Des embouteillages à Conakry

Cet état de fait les pousse ainsi souvent à se limiter à mi-chemin, coupant le tronçon en deux au grand dam des usagers. Sur ce sujet, ils accusent encore l’Étal《Quand il y’a embouteillage, on préfère rentrer dans le quartier où se limiter à mi-chemin car dans le quartier aussi, l’État n’a pas fait les routes et ça peut gâter nos voitures》, éclaire le monsieur. Patoron, division des tronçons seulement là n’a pas commencé aujourd’hui, donc ayez pitié du gou-vainement et cessez de l’accuser pour une fois car en plus, l’Étal c’est toi et moi.

Les taxi-motos eux n’ont pas que des plaintes

Les conducteurs de taxi-motos sont les gagnons et leur conduite n’aidant pas, tout peut basculer à tout moment. En même temps ils bénéficient de la situation car très sollicités pendant les embouteillages. Les gars tellement contents du plus de francs glissants qu’ils embauchent ont actuellement les 32 dents toutes en l’air. A chaque endroit où a lieu la réfection de la voirie, ils sont visibles regroupés en tas à l’image d’un Canard et ses canetons, hélant des passagers à pied ou dans des voitures, las d’attendre que la bagnole se bouge enfin.

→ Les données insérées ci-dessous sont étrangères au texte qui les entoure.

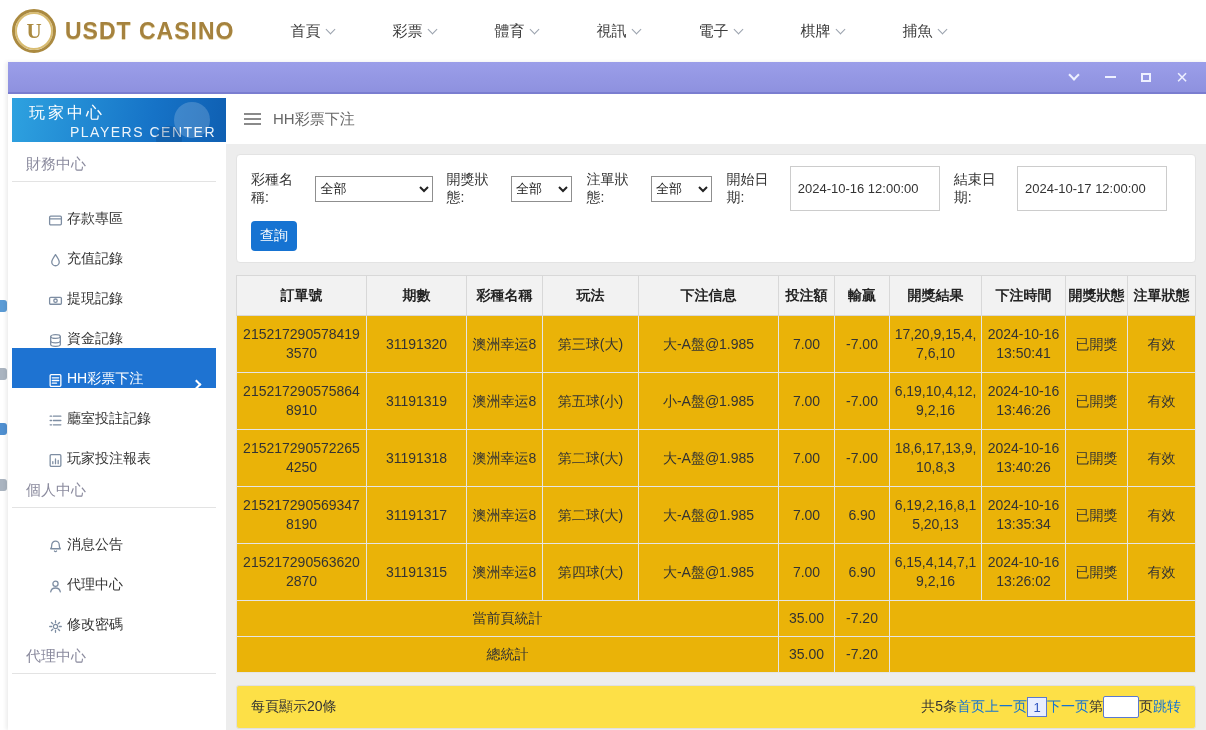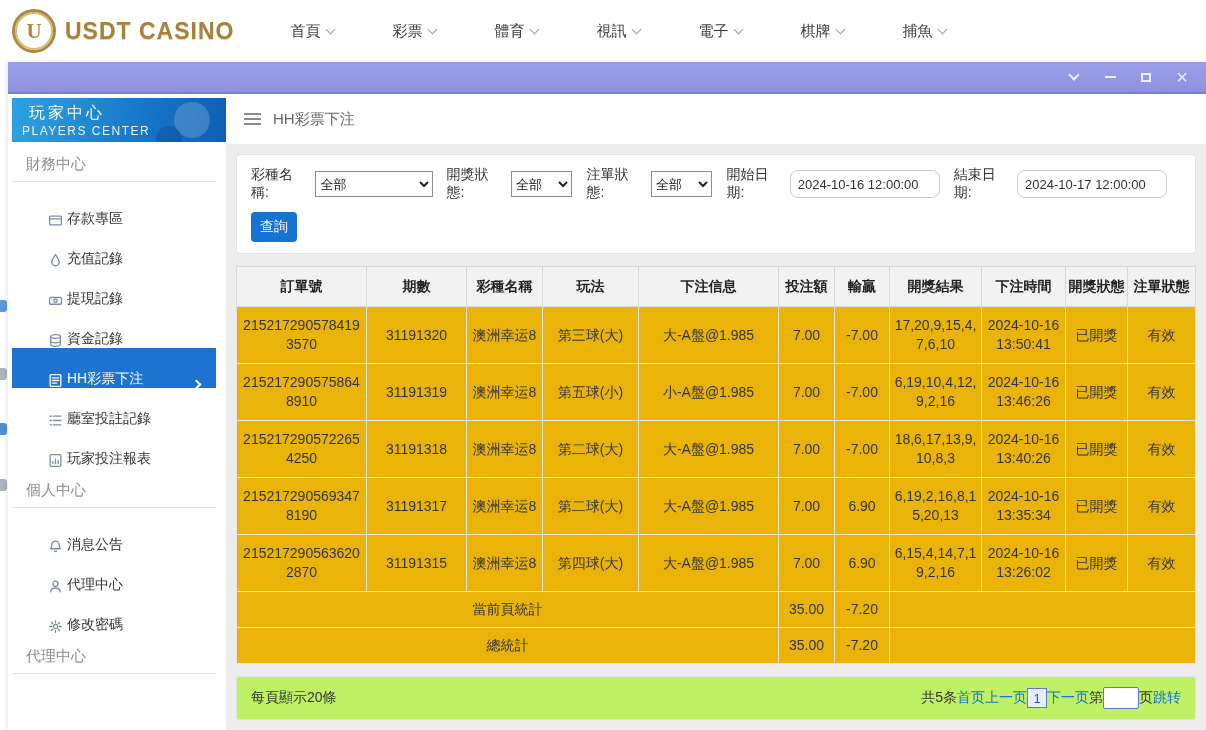--- a/index.html
+++ b/index.html
@@ -38,21 +38,21 @@
 
   
   .sidebar { width:218px; flex:none; background:#fff; padding:4px 0 0 4px; overflow:hidden; }
   .sidebar-header { height:44px; margin-right:0; color:#fff; padding:5px 10px 0;
     background:linear-gradient(100deg,#2ea2e0 0%,#1673c7 65%,#0f5fb2 100%); position:relative; overflow:hidden; }
   .sidebar-header::before { content:''; position:absolute; right:16px; top:4px; width:36px; height:36px;
     border-radius:50%; background:rgba(255,255,255,.18); }
   .sidebar-header::after { content:''; position:absolute; right:44px; bottom:-10px; width:26px; height:26px;
     border-radius:50%; background:rgba(10,60,120,.28); }
   .sb-title { font-size:16px; font-weight:normal; letter-spacing:3px;margin-left:7px; }
-  .sb-sub { font-size:12px; letter-spacing:1.5px; opacity:.92; }
+  .sb-sub { font-size:14px; letter-spacing:1.5px; opacity:.92;text-align:right; }
   .sb-section { color:#8b8b9e; font-size:15px; padding:13px 0 7px 14px; border-bottom:1px solid #e3e3e3;
     margin:0 10px 6px 0; }
   .sb-item { height:40px; display:flex; align-items:flex-end; gap:4px; padding-left:36px;
     margin-right:10px; font-size:14px; color:#333; cursor:pointer; position:relative; }
   .sb-item .sb-icon { width:15px; height:15px; color:#7d8da2; flex:none; display:flex; }
   .sb-item.active { background:#1e73d2; color:#fff; }
   .sb-item.active .sb-icon { color:#fff; }
   .sb-arrow { position:absolute; right:16px; width:7px; height:7px;
     border-right:2px solid #fff; border-top:2px solid #fff; transform:rotate(45deg); }
 
@@ -64,34 +64,34 @@
     margin:5px 0; cursor:pointer; }
   .content { flex:1; padding:10px; min-height:0; }
 
   .filter-card { background:#fff; border:1px solid #e3e3e3; border-radius:4px; padding:11px 14px; margin-bottom:12px; }
   .filter-row { display:flex; align-items:center; font-size:14px; color:#333; }
   .fgroup { display:flex; align-items:center; gap:5px; margin-right:14px; }
   select { height:26px; border:1px solid #8f8f8f; background:#fff; font-size:13px; color:#222;
     font-family:inherit; }
   select.wide { width:118px; }
   select.narrow { width:62px; }
-  input.date { width:150px; height:28px; border:1px solid #ccc; border-radius:8px; padding:0 7px;
+  input.date { width:150px; height:45px; border:1px solid #ccc; border-radius:0; padding:0 7px;
     font-size:13px; color:#333; font-family:inherit; }
   .search-btn { margin-top:10px; background:#1673d2; color:#fff; border:none; border-radius:4px;
     width:46px; height:30px; font-size:14px; cursor:pointer; font-family:inherit; }
 
   table.bet-table { width:100%; border-collapse:collapse; background:#eab308; table-layout:fixed;
     border:1px solid #cfcfcf; }
   .bet-table th { background:#f2f2f2; font-size:14px; font-weight:bold; color:#222; height:40px;
     border:1px solid #d8d8d8; padding:2px; }
   .bet-table td { font-size:14px; color:#333; text-align:center; border:1px solid #e5e5e5;
     padding:9px 4px; word-break:break-all; line-height:19px; }
   .bet-table tr.summary-row td { padding:8px 4px; }
 
-  .table-footer { margin-top:12px; background:#bef264; border:1px solid #e0e0e0; border-radius:3px;
+  .table-footer { margin-top:12px; background:#fde047; border:1px solid #e0e0e0; border-radius:3px;
     height:44px; display:flex; align-items:center; justify-content:space-between; padding:0 14px;
     font-size:14px; color:#333; }
   .pager { display:flex; align-items:center; }
   .pager a { color:#1673d2; text-decoration:none; cursor:pointer; }
   .current-page { min-width:20px; height:20px; padding:0 3px; border:1px solid #5b79d0; background:#e8eeff;
     color:#2f55c0; display:flex; align-items:center; justify-content:center; font-size:13px; }
   .jump-input { width:36px; height:22px; border:1px solid #5b79d0; border-radius:2px; }
 </style>
 </head>
 <body>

Almamy Alsény Keita fait partie de ceux là. Positionné au rond-point du km36 avec ses amis, il attend patiemment et guette chaque visage dans l’espoir de trouver un potentiel client. 《Dans les embouteillages, on se débrouille parce que là, les véhicules ne peuvent pas aller où ils veulent et les passagers ou passagères se retrouvent fatigués, ce qui fait que certains prennent la moto… On augmente le prix aussi lors des bouchons parce qu’on se rend compte que la personne est dans le besoin et l’urgence mais aussi à ce moment, la moto consomme beaucoup de carburant car la route n’est pas libre. Donc ça nous arrange d’une part mais parfois, ces embouteillages nous fatiguent car on risque d’avoir des accidents》, zozote le jeunot avec de grands gestes.

Ces travaux de réfec-chions des différentes voiries débutés depuis novembre 2019 visent à fluidifier la circula-chions des personnes et de leurs biens. Mais les citoyens commencent à perdre patience, agacés par les interminables embouteillages. Ne connaissent-ils pas le dicton qui dit qu’il faut souffrir pour être belle?